Synchronisation des collections plus rapide

Lightroom Classic 8.3 met en oeuvre un système de synchronisation des collections optimisé et plus rapide. Vous pouvez ainsi récupérer plus vite vos photos depuis un mobile vers votre ordinateur comme l’inverse, un gain appréciable si vous synchronisez beaucoup de photos dans beaucoup de collections.

Amélioration de la netteté automatique

La mise en oeuvre du moteur d’intelligence artificielle Adobe Sensei a été revue et le rendu automatique proposé par Lightroom Classic est un tantinet meilleur qu’avant.

Ce réglage automatique peut vous aider à traiter vos photos plus vite, il ne remplace pas pour autant un traitement personnalisé que je persiste à trouver plus intéressant.

Correction de champ plat

Certaines fonctions de Lightroom Classic sont très spécifiques et c’est le cas de cette nouvelle fonction de correction de champ plat. Le principe est simple, la mise en oeuvre un peu moins.

Certains objectifs présentent une dominante d’ombrage, c’est un artefact optique qui se traduit par « une forme générique de vignetage de l’objectif, où le vignetage peut être asymétrique et posséder une couleur dominante. Par exemple, vert sur le côté gauche de l’image et magenta sur le côté droit. » pour reprendre les termes d’Adobe.

Ce défaut se rencontre sur les systèmes optiques sans miroir, les dos numériques moyen format sur les appareils équipés d’objectifs non rétrofocus. Autant dire que vous n’allez pas vous en préoccuper beaucoup et que l’explication scientifique n’est pas à la portée du premier amateur venu (comprendre « sachez que ça existe mais vous pouvez oublier »).

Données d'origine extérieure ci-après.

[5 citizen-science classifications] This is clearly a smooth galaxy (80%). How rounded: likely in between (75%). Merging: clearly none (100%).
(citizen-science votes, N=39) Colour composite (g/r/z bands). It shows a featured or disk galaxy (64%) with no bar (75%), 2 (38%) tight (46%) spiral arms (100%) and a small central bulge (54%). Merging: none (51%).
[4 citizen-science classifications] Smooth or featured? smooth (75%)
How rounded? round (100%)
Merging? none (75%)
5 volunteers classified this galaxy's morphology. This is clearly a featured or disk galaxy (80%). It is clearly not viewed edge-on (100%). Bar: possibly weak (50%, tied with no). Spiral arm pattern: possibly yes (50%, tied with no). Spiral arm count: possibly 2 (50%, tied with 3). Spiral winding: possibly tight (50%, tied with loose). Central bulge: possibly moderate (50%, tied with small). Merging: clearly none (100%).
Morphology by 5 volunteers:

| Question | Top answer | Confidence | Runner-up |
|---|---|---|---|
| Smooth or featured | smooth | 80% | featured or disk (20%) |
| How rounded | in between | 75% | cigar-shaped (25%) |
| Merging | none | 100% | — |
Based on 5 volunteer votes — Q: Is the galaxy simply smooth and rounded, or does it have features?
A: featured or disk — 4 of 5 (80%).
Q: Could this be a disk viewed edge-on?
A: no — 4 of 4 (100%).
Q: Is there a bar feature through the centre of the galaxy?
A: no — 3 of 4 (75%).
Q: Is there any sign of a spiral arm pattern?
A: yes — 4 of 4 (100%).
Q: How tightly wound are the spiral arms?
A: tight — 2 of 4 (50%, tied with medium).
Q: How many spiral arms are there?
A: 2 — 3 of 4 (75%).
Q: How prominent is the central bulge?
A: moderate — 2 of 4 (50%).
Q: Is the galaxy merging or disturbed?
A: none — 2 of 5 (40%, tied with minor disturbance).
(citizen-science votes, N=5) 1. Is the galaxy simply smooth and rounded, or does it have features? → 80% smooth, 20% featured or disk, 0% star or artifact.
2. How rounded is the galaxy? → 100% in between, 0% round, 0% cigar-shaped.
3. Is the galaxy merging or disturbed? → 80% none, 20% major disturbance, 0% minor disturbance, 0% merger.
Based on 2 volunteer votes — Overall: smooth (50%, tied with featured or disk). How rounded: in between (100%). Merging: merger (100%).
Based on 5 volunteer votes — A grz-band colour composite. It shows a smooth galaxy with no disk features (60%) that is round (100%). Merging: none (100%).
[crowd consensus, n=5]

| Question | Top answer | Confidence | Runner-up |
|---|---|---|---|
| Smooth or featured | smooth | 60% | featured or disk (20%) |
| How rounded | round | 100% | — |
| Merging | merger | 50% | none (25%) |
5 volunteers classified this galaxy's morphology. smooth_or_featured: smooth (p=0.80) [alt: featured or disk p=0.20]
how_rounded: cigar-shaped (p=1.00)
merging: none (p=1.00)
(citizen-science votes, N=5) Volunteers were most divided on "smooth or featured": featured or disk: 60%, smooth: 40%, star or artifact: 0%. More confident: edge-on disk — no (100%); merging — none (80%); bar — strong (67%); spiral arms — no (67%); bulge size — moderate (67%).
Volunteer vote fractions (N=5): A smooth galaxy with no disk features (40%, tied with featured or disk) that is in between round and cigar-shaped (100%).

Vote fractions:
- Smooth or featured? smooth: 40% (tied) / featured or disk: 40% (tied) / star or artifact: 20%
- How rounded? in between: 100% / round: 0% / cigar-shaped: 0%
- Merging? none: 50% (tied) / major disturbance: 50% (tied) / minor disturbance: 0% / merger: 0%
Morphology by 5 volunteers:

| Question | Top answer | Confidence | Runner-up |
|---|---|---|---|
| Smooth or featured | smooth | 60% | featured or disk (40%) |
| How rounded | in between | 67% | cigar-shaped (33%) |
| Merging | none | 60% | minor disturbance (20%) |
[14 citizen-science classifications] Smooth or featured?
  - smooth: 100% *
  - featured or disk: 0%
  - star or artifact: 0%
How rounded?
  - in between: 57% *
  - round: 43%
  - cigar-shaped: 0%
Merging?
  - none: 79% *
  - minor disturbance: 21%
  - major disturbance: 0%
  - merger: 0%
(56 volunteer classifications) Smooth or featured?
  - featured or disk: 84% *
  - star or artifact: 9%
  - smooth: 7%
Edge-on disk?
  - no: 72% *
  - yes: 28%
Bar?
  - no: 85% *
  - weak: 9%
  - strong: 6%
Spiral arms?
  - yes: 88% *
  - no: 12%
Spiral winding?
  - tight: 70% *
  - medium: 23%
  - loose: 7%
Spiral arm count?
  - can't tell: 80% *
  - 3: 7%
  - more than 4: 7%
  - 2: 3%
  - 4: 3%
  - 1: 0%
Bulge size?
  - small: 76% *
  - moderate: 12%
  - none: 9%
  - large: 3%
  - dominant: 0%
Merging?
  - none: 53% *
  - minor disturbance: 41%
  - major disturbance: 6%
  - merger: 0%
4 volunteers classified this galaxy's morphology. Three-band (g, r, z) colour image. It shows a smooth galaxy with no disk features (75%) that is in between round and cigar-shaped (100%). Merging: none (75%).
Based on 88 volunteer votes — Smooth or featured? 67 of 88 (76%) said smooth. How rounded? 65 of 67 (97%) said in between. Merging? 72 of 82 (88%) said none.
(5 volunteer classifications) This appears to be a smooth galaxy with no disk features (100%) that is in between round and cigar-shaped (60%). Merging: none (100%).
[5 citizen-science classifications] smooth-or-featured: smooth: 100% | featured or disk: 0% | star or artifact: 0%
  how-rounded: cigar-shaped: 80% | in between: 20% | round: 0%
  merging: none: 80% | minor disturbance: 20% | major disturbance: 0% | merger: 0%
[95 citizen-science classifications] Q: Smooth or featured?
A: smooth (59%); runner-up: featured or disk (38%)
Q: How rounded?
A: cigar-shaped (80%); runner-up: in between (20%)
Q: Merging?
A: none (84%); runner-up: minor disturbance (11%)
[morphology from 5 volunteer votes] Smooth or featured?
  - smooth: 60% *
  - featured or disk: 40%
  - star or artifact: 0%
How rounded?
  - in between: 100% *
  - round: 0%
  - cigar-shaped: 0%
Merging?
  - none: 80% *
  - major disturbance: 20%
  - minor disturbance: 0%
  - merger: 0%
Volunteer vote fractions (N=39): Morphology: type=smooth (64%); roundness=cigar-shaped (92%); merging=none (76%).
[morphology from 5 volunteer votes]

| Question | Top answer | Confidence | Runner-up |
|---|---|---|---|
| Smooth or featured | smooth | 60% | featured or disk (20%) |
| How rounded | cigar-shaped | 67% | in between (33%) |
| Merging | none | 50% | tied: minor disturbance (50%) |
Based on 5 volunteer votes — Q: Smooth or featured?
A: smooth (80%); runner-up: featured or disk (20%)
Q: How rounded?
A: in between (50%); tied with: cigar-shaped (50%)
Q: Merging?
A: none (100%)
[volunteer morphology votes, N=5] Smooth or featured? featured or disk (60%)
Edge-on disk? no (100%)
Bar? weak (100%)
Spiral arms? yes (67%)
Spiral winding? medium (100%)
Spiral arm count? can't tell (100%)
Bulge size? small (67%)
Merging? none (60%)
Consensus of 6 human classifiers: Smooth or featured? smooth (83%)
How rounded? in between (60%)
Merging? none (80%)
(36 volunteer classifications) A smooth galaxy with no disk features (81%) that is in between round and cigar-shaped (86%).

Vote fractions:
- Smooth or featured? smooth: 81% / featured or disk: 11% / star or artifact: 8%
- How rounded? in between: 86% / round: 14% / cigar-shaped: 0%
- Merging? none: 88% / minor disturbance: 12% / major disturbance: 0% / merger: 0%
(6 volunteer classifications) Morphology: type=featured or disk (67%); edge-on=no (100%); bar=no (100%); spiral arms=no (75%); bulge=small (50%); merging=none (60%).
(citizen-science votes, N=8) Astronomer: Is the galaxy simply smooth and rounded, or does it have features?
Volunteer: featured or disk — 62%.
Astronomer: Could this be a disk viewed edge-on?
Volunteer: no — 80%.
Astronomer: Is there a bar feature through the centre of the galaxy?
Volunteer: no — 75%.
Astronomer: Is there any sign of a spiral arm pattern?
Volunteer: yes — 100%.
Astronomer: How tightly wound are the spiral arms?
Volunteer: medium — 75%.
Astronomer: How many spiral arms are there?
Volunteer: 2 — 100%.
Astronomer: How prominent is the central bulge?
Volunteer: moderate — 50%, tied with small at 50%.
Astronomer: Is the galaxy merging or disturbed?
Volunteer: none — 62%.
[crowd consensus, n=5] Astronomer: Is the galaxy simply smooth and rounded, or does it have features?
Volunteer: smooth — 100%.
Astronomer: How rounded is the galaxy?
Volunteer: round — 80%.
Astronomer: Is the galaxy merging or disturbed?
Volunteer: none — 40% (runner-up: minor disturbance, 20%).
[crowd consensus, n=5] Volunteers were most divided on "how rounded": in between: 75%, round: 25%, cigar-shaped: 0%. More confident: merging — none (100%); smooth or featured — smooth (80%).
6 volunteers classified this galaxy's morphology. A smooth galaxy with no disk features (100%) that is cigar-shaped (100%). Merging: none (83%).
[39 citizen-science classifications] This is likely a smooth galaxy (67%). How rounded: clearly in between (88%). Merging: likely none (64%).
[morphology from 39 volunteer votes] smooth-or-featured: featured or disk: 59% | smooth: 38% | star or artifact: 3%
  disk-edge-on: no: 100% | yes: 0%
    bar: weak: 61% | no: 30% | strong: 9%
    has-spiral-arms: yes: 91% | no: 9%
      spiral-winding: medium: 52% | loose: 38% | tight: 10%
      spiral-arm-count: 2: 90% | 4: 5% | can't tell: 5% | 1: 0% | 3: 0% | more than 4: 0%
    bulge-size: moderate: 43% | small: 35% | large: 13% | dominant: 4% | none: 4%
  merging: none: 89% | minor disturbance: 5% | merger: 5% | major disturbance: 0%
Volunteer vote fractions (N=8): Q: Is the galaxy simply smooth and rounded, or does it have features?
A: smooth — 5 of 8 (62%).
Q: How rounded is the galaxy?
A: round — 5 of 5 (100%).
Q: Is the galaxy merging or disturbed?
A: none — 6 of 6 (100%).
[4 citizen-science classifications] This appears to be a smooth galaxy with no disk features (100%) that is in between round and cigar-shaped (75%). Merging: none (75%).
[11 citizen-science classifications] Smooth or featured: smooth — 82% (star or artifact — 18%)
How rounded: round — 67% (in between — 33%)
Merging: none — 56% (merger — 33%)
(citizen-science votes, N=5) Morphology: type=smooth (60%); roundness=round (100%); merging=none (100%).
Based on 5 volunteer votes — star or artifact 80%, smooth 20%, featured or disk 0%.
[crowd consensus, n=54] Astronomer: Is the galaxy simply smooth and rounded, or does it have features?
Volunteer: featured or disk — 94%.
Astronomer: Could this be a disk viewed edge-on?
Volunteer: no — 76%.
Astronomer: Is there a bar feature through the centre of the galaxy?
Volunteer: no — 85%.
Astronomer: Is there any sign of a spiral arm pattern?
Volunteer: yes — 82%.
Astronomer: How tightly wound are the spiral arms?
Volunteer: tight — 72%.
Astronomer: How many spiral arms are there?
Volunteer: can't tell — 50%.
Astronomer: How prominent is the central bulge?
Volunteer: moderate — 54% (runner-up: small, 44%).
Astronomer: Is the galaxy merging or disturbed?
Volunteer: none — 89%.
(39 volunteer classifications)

Si toutefois le sujet vous préoccupe, sachez qu’il vous faudra faire des photos d’étalonnage  de votre couple boîtier-objectif avant de les importer dans Lightroom Classic et d’activer la fonction de Correction de champ plat disponible dans le menu Bibliothèque.

Lightroom Classic va alors détecter et analyser l’image d’étalonnage puis supprimer le vignetage et la couleur dominante des photos sélectionnées dans votre catalogue. Je vous renvoie vers la page d’aide du site Adobe si le sujet vous intéresse.

Mise à jour Lightroom 2.3

Vous avez compris qu’il s’agit ici de la version « Environnement de travail dans le Cloud » de Lightroom, disponible pour ordinateur ou appareils mobiles et navigateur Internet.

Curseur Texture

Lightroom Desktop curseur Texture

Ces versions bénéficient elles-aussi du réglage de texture, ce qui participe à la montée en puissance de Lightroom (tout court, vous suivez ?) qui s’enrichit de versions en versions pour rattraper le retard sur Lightroom Classic.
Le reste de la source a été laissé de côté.